During a media conference, Sir Malcolm said he believed increasing the power of the Commonwealth to deal with human rights violations was fundamental and there was a tendency for the CMAG to “look the other way and take no action” on human rights abuses or misbehaviour by members states.

The panel, he said, was concerned its report had not been published.

“The Commonwealth is not a private club of the governments or the secretariat,” Sir Malcolm said.

“It belongs to the people of the Commonwealth.”

Sir Ronald Sanders, representing small Commonwealth states, said he feared the substantial recommendations of the group would be “kicked into the high grass” for consideration by foreign ministers next year.

The Caribbean former diplomat said CHOGM should also be discussing the fact small nations which did nothing to cause the global financial crisis were unable to obtain bank financing for big infrastructure projects because banks had changed their lending practices in response to excesses in large nations.

Sir Ronald also warned the need for action on climate change was urgent and large Commonwealth nations needed to understand not acting could see them facing the need to accommodate climate change refugees.

Mr Kirby said last night’s announcements about stronger powers for CMAG seemed to have created the expectation among some nations there was no need to consider the appointment of a commissioner for human rights.

But he said while politicians could handle most of the world’s problems, they were sometimes unable to deal with sensitive issues, such as the fact HIV-AIDS levels were twice as high in commonwealth nations as non-commonwealth nations.

“If you leave matters entirely to politicians, sensitive matters will sometimes not be addressed,” Mr Kirby said, arguing an independent commissioner could intervene in such cases to press for action when politicians would not act.

Canada’s Senator Segal, asked about human rights abuses in Sri Lanka, said he would not comment on individual members nations but noted Canadian Prime Minister Stephen Harper had made clear he would not attend the next CHOGM if, as was planned, it was held in Sir Lanka.

  1. #1 by yhsiew on Saturday, 29 October 2011 - 2:48 pm

    ///it was apparent some nations believed silence was the best option in dealing with serious issues like human rights violations among the group’s members.///

    Such mindset is unhealthy as errant political parties may rely on repression of human rights to create hegemonic power.

  2. #2 by HJ Angus on Sunday, 30 October 2011 - 1:08 am

    Commonwealth nations have some members who deny their citizens basic human rights…so allowing reforms will cramp their style.

  3. #3 by waterfrontcoolie on Sunday, 30 October 2011 - 5:40 pm

    Commonwealth as an organization is a waste of time and money!
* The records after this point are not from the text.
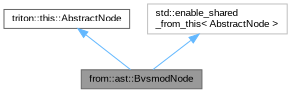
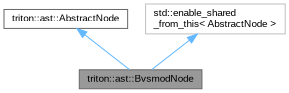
  digraph {
    fontname="Liberation Sans"
    node [color=gray40 fillcolor=white fontname="Liberation Sans" fontsize=10 shape=box style=filled]
    edge [color=steelblue1 dir=back fontname="Liberation Sans" fontsize=10 labelfontname=Helvetica labelfontsize=10 style=solid]
-   n1 [fillcolor=grey60 fontcolor=black height=0.2 label="from::ast::BvsmodNode" width=0.4]
-   n2 [height=0.2 label="triton::this::AbstractNode" width=0.4]
+   n1 [fillcolor=grey60 fontcolor=black height=0.2 label="triton::ast::BvsmodNode" width=0.4]
+   n2 [height=0.2 label="triton::ast::AbstractNode" width=0.4]
    n3 [color=grey75 height=0.2 label="std::enable_shared\l_from_this\< AbstractNode \>" width=0.4]
    n2 -> n1
    n3 -> n1
  }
With the exception of Australia and Canada whatever achievenments recorded under this organization is sub-par; you could win the gold at Commonwealth Game but would more likely to be knocked out of the asian games not to say the Olympics. Even as an economic unit, its members do not gain any leverage! It is there because the British as nothing to cling on for a so-called universal forum. Besides a handful of progressive nations, whose achievements are based on their own efforts, within the Commonwealth what;s there to gather for? It would do Malaysia plenty of good to concentrate on Asean and the Community intereste in ASean +3!